The Gap She Fostered, 6

A week after my books were in place on the newly installed shelves, I returned home in the middle of the day to find my mother in my room, surrounded by them. They were spread all around her, some half open, some sprawled across the bed as though they'd been thrown. She was crying-- my mother who never cried in front of me. I stood at the door of my room, too stunned to speak.
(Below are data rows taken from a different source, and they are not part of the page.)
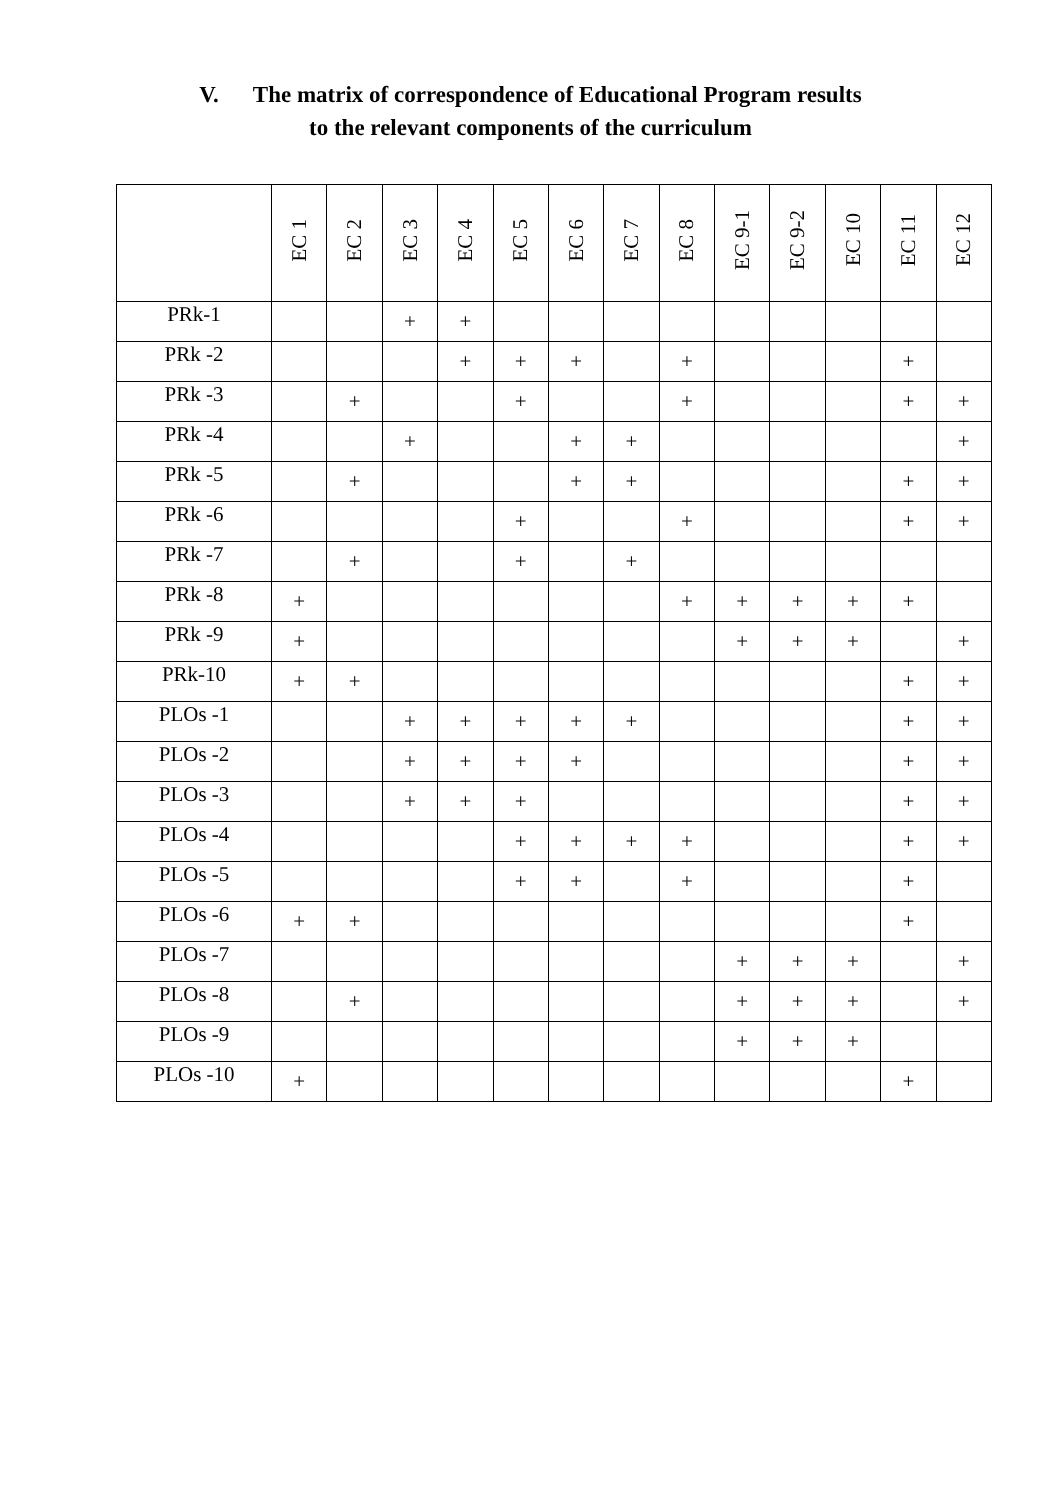V. The matrix of correspondence of Educational Program results
to the relevant components of the curriculum
| | EC 1 | EC 2 | EC 3 | EC 4 | EC 5 | EC 6 | EC 7 | EC 8 | EC 9-1 | EC 9-2 | EC 10 | EC 11 | EC 12 |
| --- | --- | --- | --- | --- | --- | --- | --- | --- | --- | --- | --- | --- | --- |
| PRk-1 | | | + | + | | | | | | | | | |
| PRk -2 | | | | + | + | + | | + | | | | + | |
| PRk -3 | | + | | | + | | | + | | | | + | + |
| PRk -4 | | | + | | | + | + | | | | | | + |
| PRk -5 | | + | | | | + | + | | | | | + | + |
| PRk -6 | | | | | + | | | + | | | | + | + |
| PRk -7 | | + | | | + | | + | | | | | | |
| PRk -8 | + | | | | | | | + | + | + | + | + | |
| PRk -9 | + | | | | | | | | + | + | + | | + |
| PRk-10 | + | + | | | | | | | | | | + | + |
| PLOs -1 | | | + | + | + | + | + | | | | | + | + |
| PLOs -2 | | | + | + | + | + | | | | | | + | + |
| PLOs -3 | | | + | + | + | | | | | | | + | + |
| PLOs -4 | | | | | + | + | + | + | | | | + | + |
| PLOs -5 | | | | | + | + | | + | | | | + | |
| PLOs -6 | + | + | | | | | | | | | | + | |
| PLOs -7 | | | | | | | | | + | + | + | | + |
| PLOs -8 | | + | | | | | | | + | + | + | | + |
| PLOs -9 | | | | | | | | | + | + | + | | |
| PLOs -10 | + | | | | | | | | | | | + | |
We stared at each other and those books, not talking, her crying. And finally, she turned toward me and said, "I don't understand any of these books, nothing that's in them, nothing they say. How can you read them, understand them, if I can't? How can you still be my daughter and have these on your walls? Who do you think you are to have left these in my house?" And then, she left. I have never put together an office when I haven't fought against the sense of betraying my family. My mother's terrible pain when she sat on the edge of my bed envelops me whenever I try to start. I see her grand intelligence and the terrible price she was forced to pay to offer me hope. I feel her wounds at being so cheated of any chances of her own. Her only hope had to rest in me and what her determination could wrest from a poor start. I see her face, the slope of her shoulders, as she cried and touched the books around her and faced the difference she had helped foster between us. It is a terrible thing that the world is so weighted on the side of wealth and privilege.

This is a pain I cannot avoid each time I sit at my typewriter or assemble my office. The ghost of her narrowed options and all the dreams she had to defer to me, the confusions and the bitter separation between us are shapes which hang in my house now and live with me. In order to give me a chance, my parents had to create a child they did not understand; they had to endure my shame of them. The pride we carry about each other is surrounded by a sadness none of us can dissolve.